<<<<

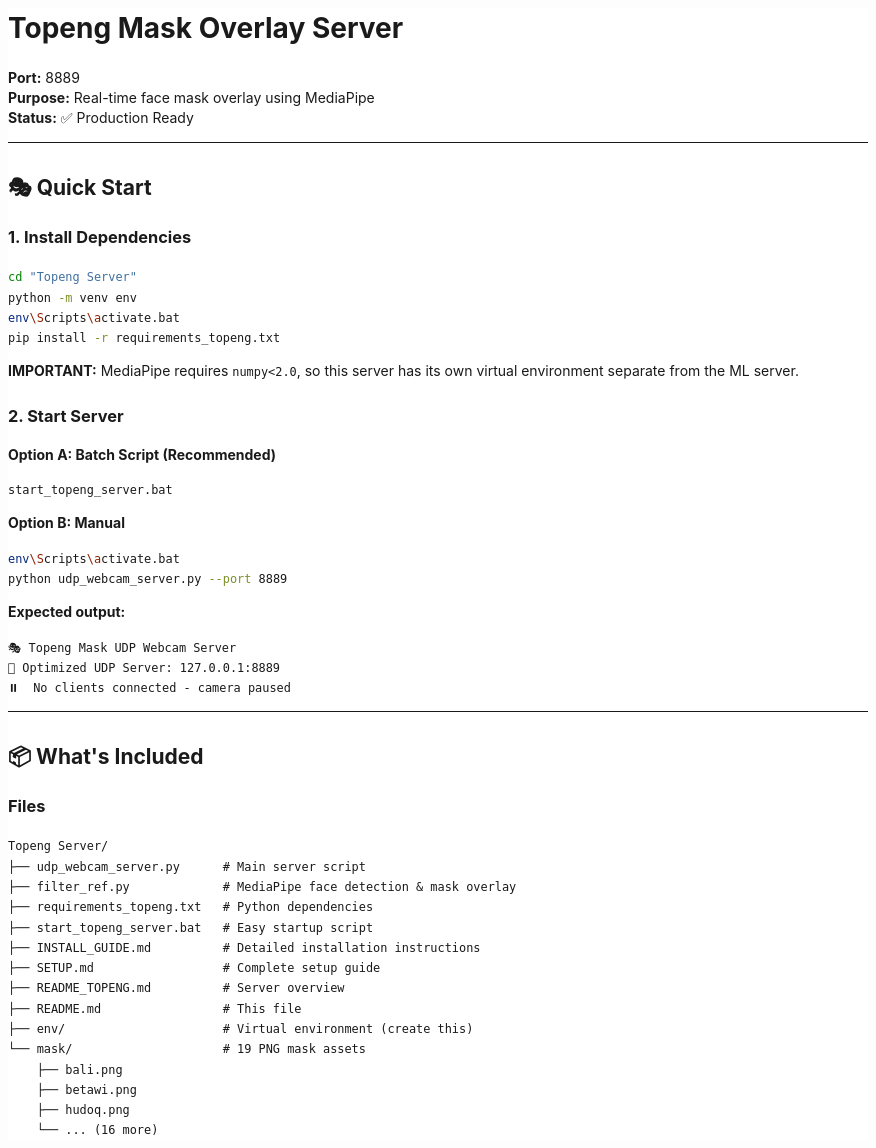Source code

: # Topeng Mask Overlay Server

**Port:** 8889  
**Purpose:** Real-time face mask overlay using MediaPipe  
**Status:** ✅ Production Ready

---

## 🎭 Quick Start

### 1. Install Dependencies

```bash
cd "Topeng Server"
python -m venv env
env\Scripts\activate.bat
pip install -r requirements_topeng.txt
```

**IMPORTANT:** MediaPipe requires `numpy<2.0`, so this server has its own virtual environment separate from the ML server.

### 2. Start Server

**Option A: Batch Script (Recommended)**
```bash
start_topeng_server.bat
```

**Option B: Manual**
```bash
env\Scripts\activate.bat
python udp_webcam_server.py --port 8889
```

**Expected output:**
```
🎭 Topeng Mask UDP Webcam Server
🚀 Optimized UDP Server: 127.0.0.1:8889
⏸️  No clients connected - camera paused
```

---

## 📦 What's Included

### Files

```
Topeng Server/
├── udp_webcam_server.py      # Main server script
├── filter_ref.py             # MediaPipe face detection & mask overlay
├── requirements_topeng.txt   # Python dependencies
├── start_topeng_server.bat   # Easy startup script
├── INSTALL_GUIDE.md          # Detailed installation instructions
├── SETUP.md                  # Complete setup guide
├── README_TOPENG.md          # Server overview
├── README.md                 # This file
├── env/                      # Virtual environment (create this)
└── mask/                     # 19 PNG mask assets
    ├── bali.png
    ├── betawi.png
    ├── hudoq.png
    └── ... (16 more)
```
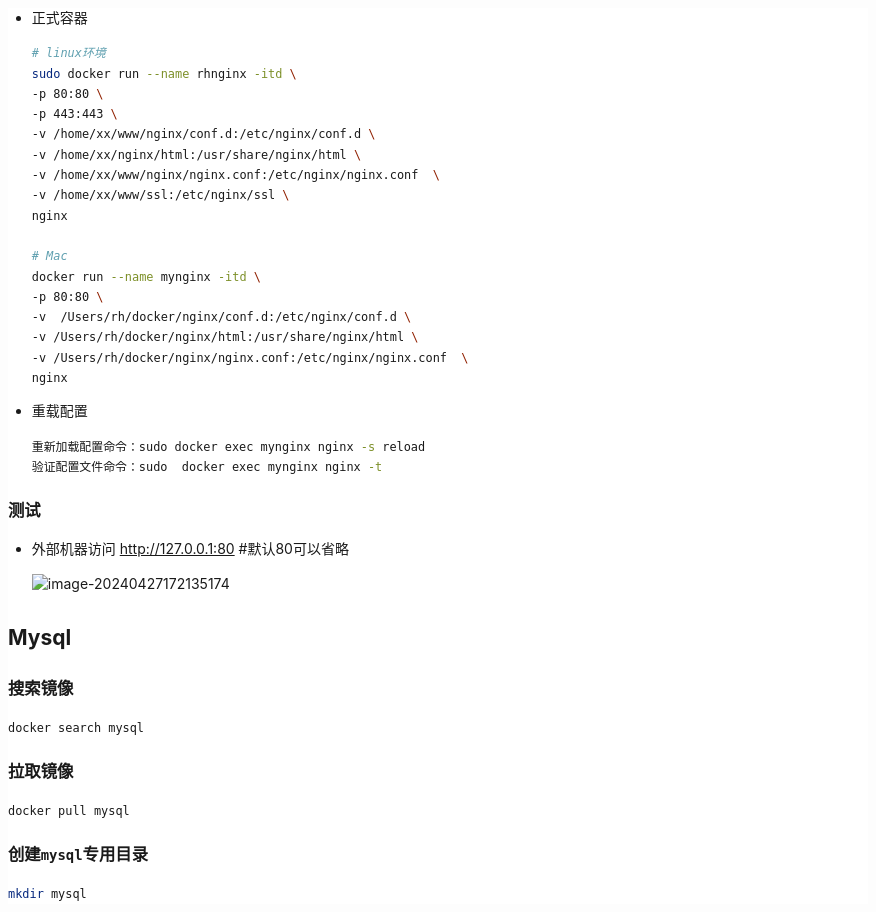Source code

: - 正式容器

  ```bash
  # linux环境
  sudo docker run --name rhnginx -itd \
  -p 80:80 \
  -p 443:443 \
  -v /home/xx/www/nginx/conf.d:/etc/nginx/conf.d \
  -v /home/xx/nginx/html:/usr/share/nginx/html \
  -v /home/xx/www/nginx/nginx.conf:/etc/nginx/nginx.conf  \
  -v /home/xx/www/ssl:/etc/nginx/ssl \
  nginx 
  
  # Mac
  docker run --name mynginx -itd \
  -p 80:80 \
  -v  /Users/rh/docker/nginx/conf.d:/etc/nginx/conf.d \
  -v /Users/rh/docker/nginx/html:/usr/share/nginx/html \
  -v /Users/rh/docker/nginx/nginx.conf:/etc/nginx/nginx.conf  \
  nginx
  ```

- 重载配置

  ```bash
  重新加载配置命令：sudo docker exec mynginx nginx -s reload
  验证配置文件命令：sudo  docker exec mynginx nginx -t
  ```

###  测试

- 外部机器访问 http://127.0.0.1:80 #默认80可以省略

  ![image-20240427172135174](https://cdn.jsdelivr.net/gh/RonHaiT/Image-hosting/image-20240427172135174.png)

## Mysql   

### 搜索镜像

```bash
docker search mysql
```

### 拉取镜像

```bash
docker pull mysql
```

### 创建`mysql`专用目录

```bash
mkdir mysql
```
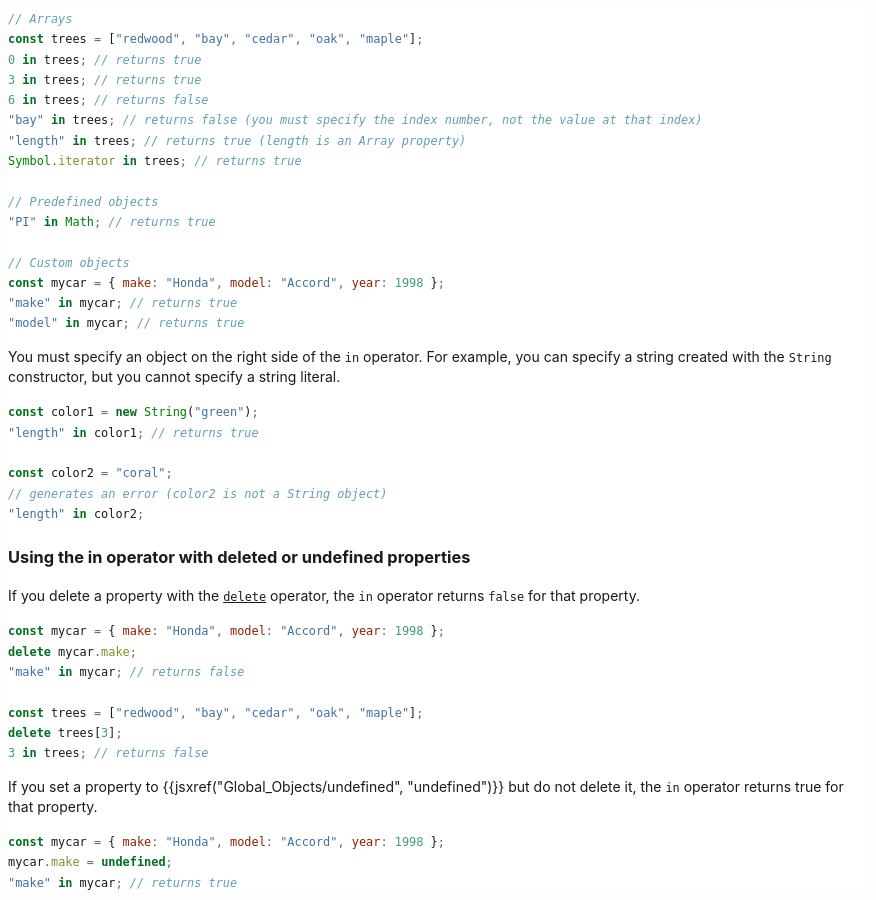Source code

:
 ```js
// Arrays
const trees = ["redwood", "bay", "cedar", "oak", "maple"];
0 in trees; // returns true
3 in trees; // returns true
6 in trees; // returns false
"bay" in trees; // returns false (you must specify the index number, not the value at that index)
"length" in trees; // returns true (length is an Array property)
Symbol.iterator in trees; // returns true

// Predefined objects
"PI" in Math; // returns true

// Custom objects
const mycar = { make: "Honda", model: "Accord", year: 1998 };
"make" in mycar; // returns true
"model" in mycar; // returns true
```

You must specify an object on the right side of the `in` operator. For example, you can specify a string created with the `String` constructor, but you cannot specify a string literal.

```js
const color1 = new String("green");
"length" in color1; // returns true

const color2 = "coral";
// generates an error (color2 is not a String object)
"length" in color2;
```

### Using the in operator with deleted or undefined properties

If you delete a property with the [`delete`](/en-US/docs/Web/JavaScript/Reference/Operators/delete) operator, the `in` operator returns `false` for that property.

```js
const mycar = { make: "Honda", model: "Accord", year: 1998 };
delete mycar.make;
"make" in mycar; // returns false

const trees = ["redwood", "bay", "cedar", "oak", "maple"];
delete trees[3];
3 in trees; // returns false
```

If you set a property to {{jsxref("Global_Objects/undefined", "undefined")}} but do not delete it, the `in` operator returns true for that property.

```js
const mycar = { make: "Honda", model: "Accord", year: 1998 };
mycar.make = undefined;
"make" in mycar; // returns true
```
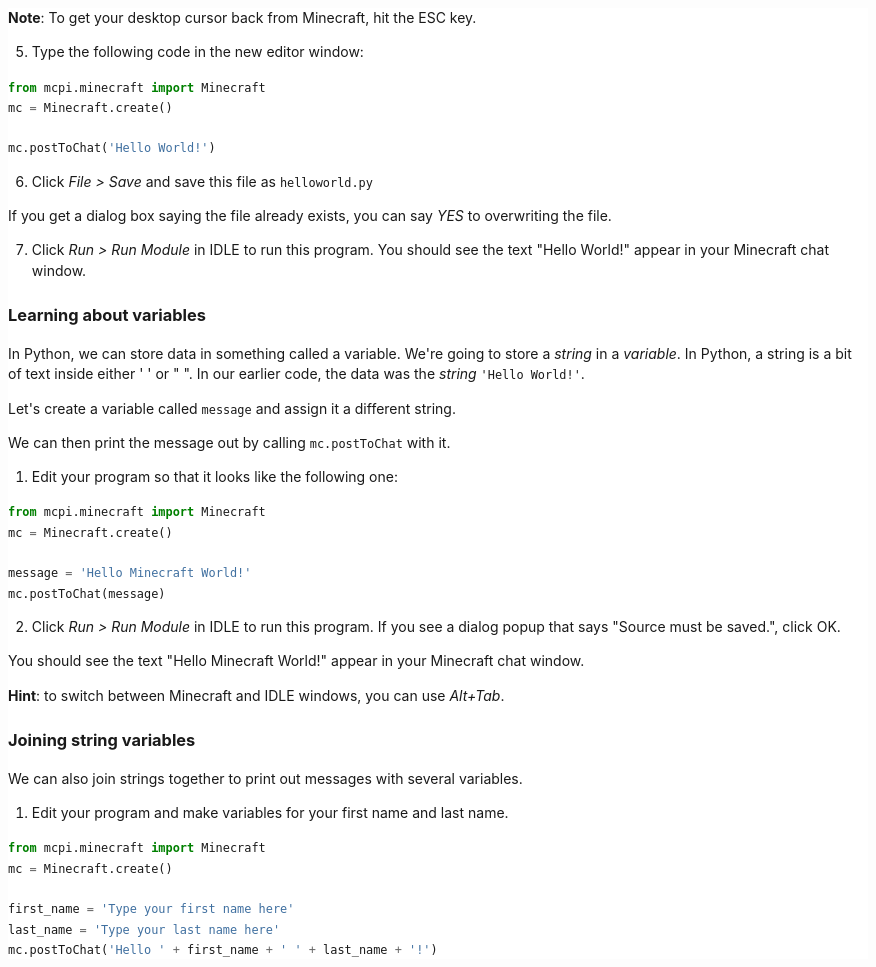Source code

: **Note**: To get your desktop cursor back from Minecraft, hit the ESC key.

5. Type the following code in the new editor window:

```python
from mcpi.minecraft import Minecraft
mc = Minecraft.create()

mc.postToChat('Hello World!')
```

6. Click *File > Save* and save this file as `helloworld.py`

If you get a dialog box saying the file already exists, you can say *YES* to overwriting the file.

7. Click *Run > Run Module* in IDLE to run this program. You should see the text "Hello World!" appear in your Minecraft chat window.


### Learning about variables

In Python, we can store data in something called a variable. We're going to store a *string* in a *variable*. In Python, a string is a bit of text inside either ' ' or " ". In our earlier code, the data was the *string* `'Hello World!'`.

Let's create a variable called `message` and assign it a different string.

We can then print the message out by calling `mc.postToChat` with it.

1. Edit your program so that it looks like the following one:

```python
from mcpi.minecraft import Minecraft
mc = Minecraft.create()

message = 'Hello Minecraft World!'
mc.postToChat(message)
```

2. Click *Run > Run Module* in IDLE to run this program. If you see a dialog popup that says "Source must be saved.", click OK.

You should see the text "Hello Minecraft World!" appear in your Minecraft chat window.

**Hint**: to switch between Minecraft and IDLE windows, you can use *Alt+Tab*.

### Joining string variables

We can also join strings together to print out messages with several variables.

1. Edit your program and make variables for your first name and last name.

```python
from mcpi.minecraft import Minecraft
mc = Minecraft.create()

first_name = 'Type your first name here'
last_name = 'Type your last name here'
mc.postToChat('Hello ' + first_name + ' ' + last_name + '!')
```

>>>>

• **PROBLEM TO WORK ON**:
Among the lines above, which ones hold the string "called"? Show them.

• **TASK RESULT**:
In Python, we can store data in something called a variable. We're going to store a *string* in a *variable*. In Python, a string is a bit of text inside either ' ' or " ". In our earlier code, the data was the *string* `'Hello World!'`.
Let's create a variable called `message` and assign it a different string.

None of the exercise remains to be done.